I have to crawl Wikipedia to get HTML pages of countries. I have successfully crawled. Now to build clusters, I have to do KMeans. I am using Weka for that.
I have used this code to convert my directory into arff format: https://weka.wikispaces.com/file/view/TextDirectoryToArff.java Here is its output: enter image description here
Then I opened that file in Weka and performed StringToWordVector conversion with these parameters: Then I performed Kmeans.
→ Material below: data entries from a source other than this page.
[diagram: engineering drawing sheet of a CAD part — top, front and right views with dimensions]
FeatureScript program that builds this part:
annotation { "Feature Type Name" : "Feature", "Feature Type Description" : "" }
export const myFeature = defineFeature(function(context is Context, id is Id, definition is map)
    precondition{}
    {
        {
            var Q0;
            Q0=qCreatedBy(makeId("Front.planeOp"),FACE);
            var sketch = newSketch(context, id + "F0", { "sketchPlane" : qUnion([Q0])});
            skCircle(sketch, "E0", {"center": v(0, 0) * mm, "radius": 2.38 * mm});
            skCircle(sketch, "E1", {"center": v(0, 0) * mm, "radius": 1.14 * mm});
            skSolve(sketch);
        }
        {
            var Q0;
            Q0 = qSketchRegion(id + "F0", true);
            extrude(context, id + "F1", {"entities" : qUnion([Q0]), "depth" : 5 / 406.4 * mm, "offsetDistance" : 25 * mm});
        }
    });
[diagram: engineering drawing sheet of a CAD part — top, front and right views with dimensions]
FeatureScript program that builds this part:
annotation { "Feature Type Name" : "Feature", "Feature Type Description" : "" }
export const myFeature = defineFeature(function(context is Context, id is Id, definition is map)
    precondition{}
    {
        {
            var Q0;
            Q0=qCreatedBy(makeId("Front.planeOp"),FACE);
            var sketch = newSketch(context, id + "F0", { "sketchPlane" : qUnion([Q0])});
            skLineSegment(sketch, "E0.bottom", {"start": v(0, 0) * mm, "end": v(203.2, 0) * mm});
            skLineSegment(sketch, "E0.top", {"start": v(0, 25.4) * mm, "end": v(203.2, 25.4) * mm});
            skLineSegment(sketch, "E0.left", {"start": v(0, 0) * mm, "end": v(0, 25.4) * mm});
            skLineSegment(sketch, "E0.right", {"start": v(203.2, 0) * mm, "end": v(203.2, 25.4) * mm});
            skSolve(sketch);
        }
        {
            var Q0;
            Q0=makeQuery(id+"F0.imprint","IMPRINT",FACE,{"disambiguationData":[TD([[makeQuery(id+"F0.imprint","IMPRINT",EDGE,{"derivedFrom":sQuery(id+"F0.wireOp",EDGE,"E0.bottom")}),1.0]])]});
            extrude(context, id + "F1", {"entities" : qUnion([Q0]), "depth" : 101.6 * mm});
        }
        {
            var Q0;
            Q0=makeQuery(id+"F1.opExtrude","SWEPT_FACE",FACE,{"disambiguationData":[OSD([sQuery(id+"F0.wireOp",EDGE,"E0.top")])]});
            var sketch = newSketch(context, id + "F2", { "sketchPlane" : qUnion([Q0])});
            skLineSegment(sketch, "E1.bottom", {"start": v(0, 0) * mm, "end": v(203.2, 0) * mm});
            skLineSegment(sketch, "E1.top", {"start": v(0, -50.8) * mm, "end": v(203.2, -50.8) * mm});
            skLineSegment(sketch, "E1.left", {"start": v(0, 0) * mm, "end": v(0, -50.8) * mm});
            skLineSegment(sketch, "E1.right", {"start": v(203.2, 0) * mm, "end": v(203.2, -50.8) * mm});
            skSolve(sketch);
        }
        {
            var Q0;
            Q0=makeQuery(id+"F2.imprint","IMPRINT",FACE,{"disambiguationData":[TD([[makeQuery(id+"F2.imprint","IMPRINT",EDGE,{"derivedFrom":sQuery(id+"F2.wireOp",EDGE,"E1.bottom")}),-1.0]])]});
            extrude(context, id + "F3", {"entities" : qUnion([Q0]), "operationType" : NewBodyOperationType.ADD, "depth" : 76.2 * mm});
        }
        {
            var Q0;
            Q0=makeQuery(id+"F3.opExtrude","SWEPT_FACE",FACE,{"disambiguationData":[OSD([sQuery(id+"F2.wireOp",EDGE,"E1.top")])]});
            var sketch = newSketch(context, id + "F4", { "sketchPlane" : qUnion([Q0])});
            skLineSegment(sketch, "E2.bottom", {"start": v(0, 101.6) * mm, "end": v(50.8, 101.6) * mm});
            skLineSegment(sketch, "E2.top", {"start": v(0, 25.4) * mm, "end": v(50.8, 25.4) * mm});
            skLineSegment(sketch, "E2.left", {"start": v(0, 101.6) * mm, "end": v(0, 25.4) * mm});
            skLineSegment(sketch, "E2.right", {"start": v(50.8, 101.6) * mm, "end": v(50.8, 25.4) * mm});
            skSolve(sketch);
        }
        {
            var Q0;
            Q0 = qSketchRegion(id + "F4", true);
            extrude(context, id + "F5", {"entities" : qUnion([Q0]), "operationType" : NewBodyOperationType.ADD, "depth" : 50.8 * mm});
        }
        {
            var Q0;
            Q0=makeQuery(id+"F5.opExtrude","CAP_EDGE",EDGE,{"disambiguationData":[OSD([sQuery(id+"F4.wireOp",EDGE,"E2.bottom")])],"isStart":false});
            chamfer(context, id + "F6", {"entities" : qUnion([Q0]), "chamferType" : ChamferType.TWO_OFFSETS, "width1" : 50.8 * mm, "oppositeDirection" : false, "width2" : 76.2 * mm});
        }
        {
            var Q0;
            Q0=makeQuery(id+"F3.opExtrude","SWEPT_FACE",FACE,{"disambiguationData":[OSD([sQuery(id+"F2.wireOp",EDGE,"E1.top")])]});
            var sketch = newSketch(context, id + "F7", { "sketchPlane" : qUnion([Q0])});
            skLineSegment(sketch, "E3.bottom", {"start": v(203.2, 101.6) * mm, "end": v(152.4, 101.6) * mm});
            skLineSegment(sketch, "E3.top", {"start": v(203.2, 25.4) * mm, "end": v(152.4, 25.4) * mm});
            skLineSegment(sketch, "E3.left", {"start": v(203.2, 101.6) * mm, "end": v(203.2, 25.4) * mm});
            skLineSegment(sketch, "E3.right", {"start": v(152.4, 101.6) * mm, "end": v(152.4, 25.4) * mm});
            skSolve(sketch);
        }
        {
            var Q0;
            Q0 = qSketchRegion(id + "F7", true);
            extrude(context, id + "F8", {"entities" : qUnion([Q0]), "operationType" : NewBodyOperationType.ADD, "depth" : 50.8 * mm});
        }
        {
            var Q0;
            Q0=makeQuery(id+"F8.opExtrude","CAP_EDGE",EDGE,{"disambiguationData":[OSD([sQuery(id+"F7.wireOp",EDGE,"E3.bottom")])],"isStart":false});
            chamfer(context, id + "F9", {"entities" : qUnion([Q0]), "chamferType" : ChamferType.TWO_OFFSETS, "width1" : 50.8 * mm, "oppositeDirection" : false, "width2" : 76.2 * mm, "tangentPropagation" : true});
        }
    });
The output I am getting is:
=== Run information ===
Scheme:weka.clusterers.SimpleKMeans -N 2 -A "weka.core.EuclideanDistance -R first-last" -I 5000 -S 10
Relation: text_files_in_files-weka.filters.unsupervised.attribute.StringToWordVector-R1,2-W1000-prune-rate-1.0-C-T-I-N1-L-S-stemmerweka.core.stemmers.SnowballStemmer-M0-O-tokenizerweka.core.tokenizers.WordTokenizer -delimiters " \r\n\t.,;:\'\"()?!"-weka.filters.unsupervised.attribute.StringToWordVector-R-W1000-prune-rate-1.0-C-T-I-N1-L-S-stemmerweka.core.stemmers.SnowballStemmer-M0-O-tokenizerweka.core.tokenizers.WordTokenizer -delimiters " \r\n\t.,;:\'\"()?!"
Instances: 28
Attributes: 1040
[list of attributes omitted]
Test mode:evaluate on training data
=== Model and evaluation on training set ===
kMeans
Number of iterations: 2 Within cluster sum of squared errors: 1915.0448503841326 Missing values globally replaced with mean/mode
Cluster centroids:
Cluster#
Attribute Full Data 0 1
(28) (22) (6)
====================================================================================
.
.
.
.
.
bolsheviks 0.3652 0.3044 0.5878
book 0.3229 0.3051 0.3883
border 0.4329 0.5509 0
border-left-style 0.4329 0.5509 0
border-left-width 0.3375 0.4295 0
border-spacing 0.3124 0.3304 0.2461
border-width 0.5128 0.2785 1.372
boundary 0.309 0.3007 0.3392
brazil 0.381 0.3744 0.4048
british 0.4387 0.2232 1.2288
brown 0.2645 0.2945 0.1545
cache-control=max-age=87840 0.4913 0.4866 0.5083
california 0.5383 0.5085 0.6478
called 0.4853 0.6177 0
camp 0.4591 0.5451 0.1437
canada 0.3176 0.3358 0.251
canadian 0.2976 0.1691 0.7688
capable 0.2475 0.315 0
capita 0.388 0.1188 1.375
carbon 0.3889 0.445 0.1834
caribbean 0.4275 0.5441 0
carlsbad 0.548 0.5339 0.5998
caspian 0.4737 0.5345 0.2507
category 0.2216 0.2821 0
censorship 0.2225 0.0761 0.7596
center 0.4829 0.4074 0.7598
central 0.211 0.0805 0.6898
century 0.2645 0.2041 0.4862
chad 0.3636 0.0979 1.3382
challenger 0.5008 0.6374 0
championship 0.6834 0.8697 0
championships 0.2891 0.1171 0.9197
characteristics 0.237 0 1.1062
charon 0.5643 0.4745 0.8934
china
.
.
.
.
.
Time taken to build model (full training data) : 0.05 seconds
=== Model and evaluation on training set ===
Clustered Instances
0 22 ( 79%)
1 6 ( 21%)
How to check which DocId is in which cluster? I have searched a lot but didnt find anything.
Also, is there any other good Java Library for Kmeans and agglomerate clustering?